Le président Bachar al-Assad veut donner l'image d'un homme serein et déterminé alors qu'il affronte le plus grand défi de son règne avec une possible intervention militaire étrangère en Syrie.

«Au palais présidentiel, tout est calme mercredi et le travail se déroule normalement. Il n'y a aucune trace de nervosité. Il en va de même à l'état-major. Il se battra jusqu'au bout», a affirmé à l'AFP un homme d'affaires syrien en contact avec les cercles dirigeants du pays.

«Le président continue normalement ses activités et reçoit ses conseillers. Vous ne verrez pas chez lui de trace de fatigue, de lassitude ni de stress. Il cherche à montrer qu'il maîtrise la situation», a-t-il ajouté.

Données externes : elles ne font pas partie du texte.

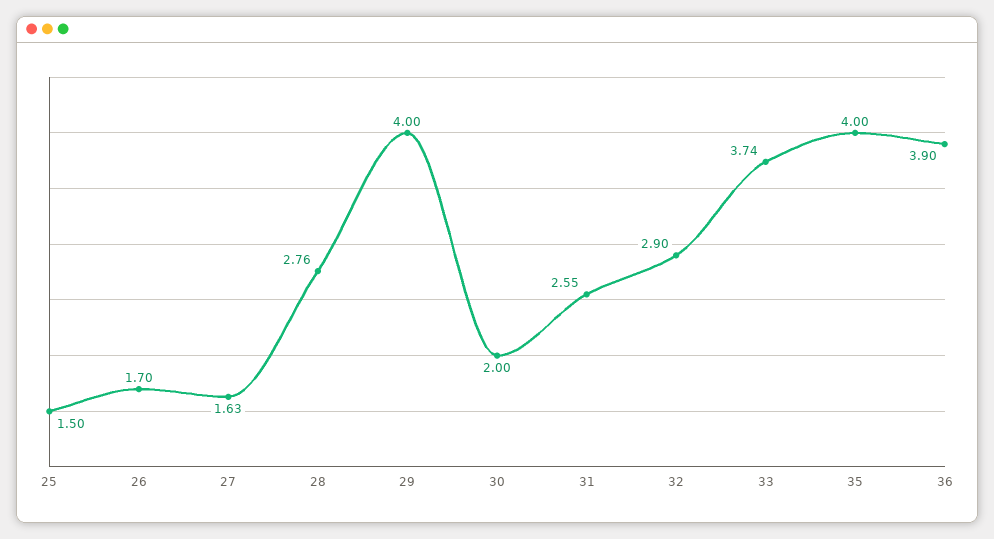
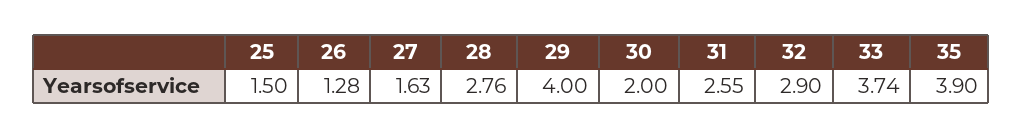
  {
    "25": 1.5,
-   "26": 1.7,
+   "26": 1.28,
    "27": 1.63,
    "28": 2.76,
    "29": 4,
    "30": 2,
    "31": 2.55,
    "32": 2.9,
    "33": 3.74,
-   "35": 4,
+   "35": 3.9
-   "36": 3.9
  }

Ophtalmologue de formation, 47 ans, qui avait hérité de son père Hafez le poste de chef de l'État après la mort de son frère aîné Bassel, Bachar al-Assad a affirmé plusieurs fois qu'il ne lâcherait pas prise, en tout cas pas avant la fin de son mandat en 2014.

Selon un diplomate européen, qui fait la navette entre Beyrouth et Damas, «le président assure à ses interlocuteurs qu'il est innocent des accusations portées contre lui», en référence à l'attaque à l'arme chimique du 21 août imputée à ses troupes près de Damas.

Pour lui, «les menaces de frappes occidentales sont la preuve qu'il s'agit d'un complot international avec Israël à la manoeuvre».

Le diplomate ajoute que M. Assad «va faire vibrer la fibre nationaliste et grégaire en insistant sur l'"agression" de l'Occident contre le monde arabe et en se présentant comme une victime».

Face à ce qui a commencé comme une révolte pacifique en mars 2011 dans le sillage du Printemps arabe, celui que l'on présentait comme un «moderniste» a opté sans état d'âme pour une répression sanglante, avant d'annoncer des réformes qui n'ont convaincu personne.

Il prend seul les décisions

Au fil de cette révolte qui s'est militarisée, faisant plus 100 000 morts, le caractère de cet ancien timide s'est affirmé.

«Fini l'homme gauche, mal à l'aise, riant d'un air gêné comme ce fut le cas lors de son intervention au Parlement fin mars 2011.  Aujourd'hui, il est bien plus sûr de lui et a plus de prestance», explique l'homme d'affaires.

«Il est beaucoup plus le "boss" qu'avant, même s'il ne peut pas agir sans l'appui de l'appareil militaire et sécuritaire», estimait récemment Nikolaos van Dam, diplomate néerlandais auteur du «Combat pour le pouvoir en Syrie : confessionnalisme, régionalisme et tribalisme en politique 1961-1994».

«Il écoute ses quelques conseillers, mais il prend seul les décisions», insiste un analyste de Beyrouth sous couvert de l'anonymat.

Parmi ses hommes de confiance figurent son frère cadet, le colonel Maher al-Assad - chef de la 4e division du 1er corps d'armée responsable de Damas -, son épouse Asma, son oncle et son cousin, Mohammad Makhlouf et Rami Makhlouf - deux hommes d'affaires à la réputation sulfureuse - et Hafez Makhlouf, un chef de la sécurité à Damas. Tous sont membres de la communauté alaouite dont est issu le président, sauf Asma, de confession sunnite.

Deux Druzes comptent également parmi ses proches, Mansour Azzam, ministre des Affaires présidentielles, et Louna al-Chibl, ancienne journaliste. Ainsi que le général Houssam Soukkar (alaouite), conseiller présidentiel pour la sécurité et deux vétérans sunnites des renseignements : le général Ali Mamlouk, directeur de la Sécurité nationale, et le général Rustom Ghazalé, chef de la sécurité politique.

Une vie «quasi normale»

Selon un expert de la Syrie qui ne veut pas être identifié, car il se rend régulièrement à Damas, «il a hérité du sang-froid de son père, mais peut-être pas sa prudence, s'il a vraiment donné l'ordre d'utiliser des armes chimiques au moment où des inspecteurs de l'ONU se trouvaient dans le pays».

Une personne qui fréquente le couple présidentiel affirme que leur vie est «quasi normale».

«Sa femme Asma s'occupe beaucoup de la construction du musée pour enfants au centre de Damas et ils passent aussi beaucoup de temps avec leurs deux fils et leur fille».

«Seul changement ces dernières semaines, ils ne dorment pas toujours au même endroit pour éviter d'être la cible de bombardements», selon elle. «Je pense que les mesures de précaution doivent encore être plus grandes aujourd'hui même si les Occidentaux ont dit que l'objectif n'était pas son renversement», ajoute une amie du couple.